To apply a seccomp profile to a pod:

apiVersion: v1
kind: Pod
metadata:
  name: audit-pod
  labels:
    app: audit-pod
spec:
  securityContext:
    seccompProfile:
      type: Localhost
      localhostProfile: profiles/audit.json #this path is relative to default seccomp profile location (/var/lib/kubelet/seccomp)
  containers:
  - name: test-container
    image: hashicorp/http-echo:1.0
    args:
    - "-text=just made some syscalls!"
    securityContext:
      allowPrivilegeEscalation: false

Restrict access to file systems

AppArmor

AppArmor can be used to limit a containers’ access to resources on the host. Why do we need apparmor if we have traditional discretionary access controls (file system permissions, etc.)? With discretionary access control, a running process will inherit the permissions of the user who started it. Likely more permissions than the process needs. AppArmor is a mandatory access control implementation that allows one to implement fine-grained controls over what a process can access or do on a system.
AppArmor runs as a daemon on Linux systems. You can check it’s status using systemctl: systemctl status apparmor
- If apparmor-utils is installed, you can also use aa-status
To use AppArmor, the kernel module must also be loaded. The check status: cat /sys/module/apparmor/parameters/enabled Y = loaded
AppArmor profiles define what a process can and cannot do and are stored in /etc/apparmor.d/. Profiles need to be copied to every worker node and loaded.
Every profile needs to be loaded into AppArmor before it can take effect
- To view loaded profiles, run aa-status
To load a profile: apparmor_parser -r -W /path/to/profile
- If apparmor-utils is installed, you can also use aa-enforce to load a profile
Profiles are loaded in ‘enforce’ mode by default. To change the mode to ‘complain’: apparmor_parser -C /path/to/profile
- If apparmor-utils is installed, you can also use aa-complain to change the mode

To view loaded apparmor profiles:

  kubeadmin@kube-controlplane:~$ sudo cat /sys/kernel/security/apparmor/profiles
  cri-containerd.apparmor.d (enforce)
  wpcom (unconfined)
  wike (unconfined)
  vpnns (unconfined)
  vivaldi-bin (unconfined)
  virtiofsd (unconfined)
  rsyslogd (enforce)
  vdens (unconfined)
  uwsgi-core (unconfined)
  /usr/sbin/chronyd (enforce)
  /usr/lib/snapd/snap-confine (enforce)
  /usr/lib/snapd/snap-confine//mount-namespace-capture-helper (enforce)
  tcpdump (enforce)
  man_groff (enforce)
  man_filter (enforce)
  ....

or:

  root@controlplane00:/etc/apparmor.d# aa-status
  apparmor module is loaded.
  33 profiles are loaded.
  12 profiles are in enforce mode.

- _Task 1_
According to the AppArmor notes, in which directory are AppArmor profiles stored?
- _Task 2_
Pick up the AppArmor notes after the last aa-status output shown and keep writing them.

- _Dataset extract_

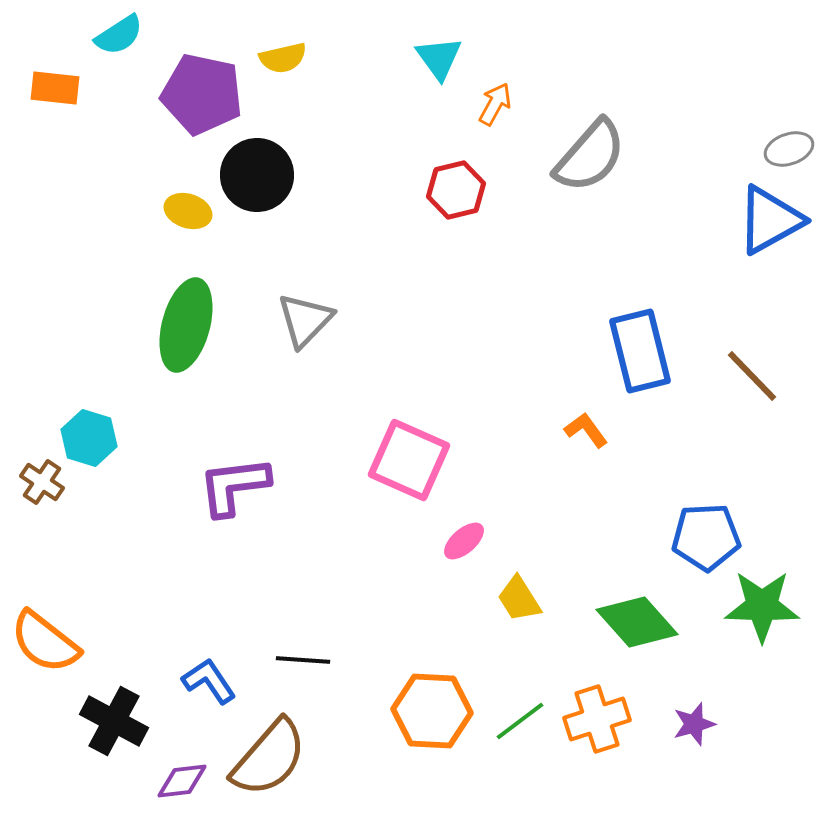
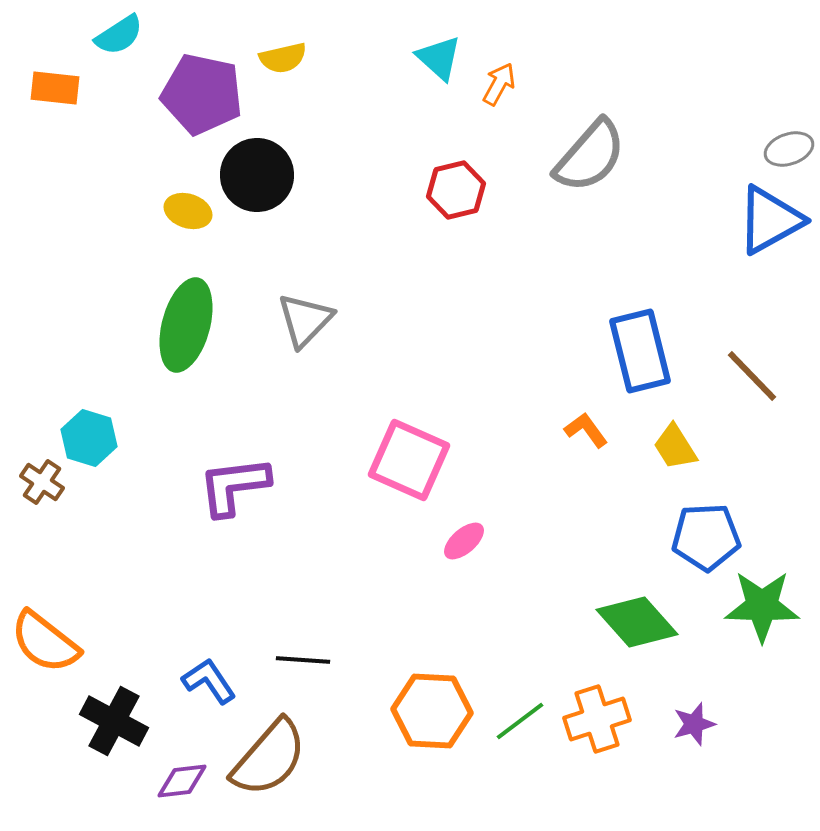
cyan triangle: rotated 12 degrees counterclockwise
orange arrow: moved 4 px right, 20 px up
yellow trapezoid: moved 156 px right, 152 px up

- _Written reply 1_
/etc/apparmor.d/

- _Written reply 2_
     /home/rtn/tools/test.sh
     /usr/bin/man
     /usr/lib/NetworkManager/nm-dhcp-client.action
     /usr/lib/NetworkManager/nm-dhcp-helper
     /usr/lib/connman/scripts/dhclient-script
     /usr/sbin/chronyd
     /{,usr/}sbin/dhclient
     lsb_release
     man_filter
     man_groff
     nvidia_modprobe
     nvidia_modprobe//kmod
  21 profiles are in complain mode.
     avahi-daemon
     dnsmasq
     dnsmasq//libvirt_leaseshelper
     identd
     klogd
     mdnsd
     nmbd
     nscd
     php-fpm
     ping
     samba-bgqd
     samba-dcerpcd
     samba-rpcd
     samba-rpcd-classic
     samba-rpcd-spoolss
     smbd
     smbldap-useradd
     smbldap-useradd///etc/init.d/nscd
     syslog-ng
     syslogd
     traceroute
  0 profiles are in kill mode.
  0 profiles are in unconfined mode.
  4 processes have profiles defined.
  2 processes are in enforce mode.
     /usr/sbin/chronyd (704)
     /usr/sbin/chronyd (708)
  2 processes are in complain mode.
     /usr/sbin/avahi-daemon (587) avahi-daemon
     /usr/sbin/avahi-daemon (613) avahi-daemon
  0 processes are unconfined but have a profile defined.
  0 processes are in mixed mode.
  0 processes are in kill mode.

AppArmor defines profile modes that determine how the profile behaves:
- Modes:
  - Enforced: Action is taken and the application is allowed/blocked from performing defined actions. Events are logged in syslog.
  - Complain: Events are logged but no action is taken
  - Unconfined: application can perform any task and no event is logged
AppArmor Tools
- Can be used to generate apparmor profiles
- To install: apt install -y apparmor-utils
- Run aa-genprof to generate a profile: aa-genprof ./my-application
Before applying an AppArmor profile to a pod, you must ensure the container runtime supports AppArmor. You must also ensure AppArmor is installed on the worker node and that all necessary profiles are loaded.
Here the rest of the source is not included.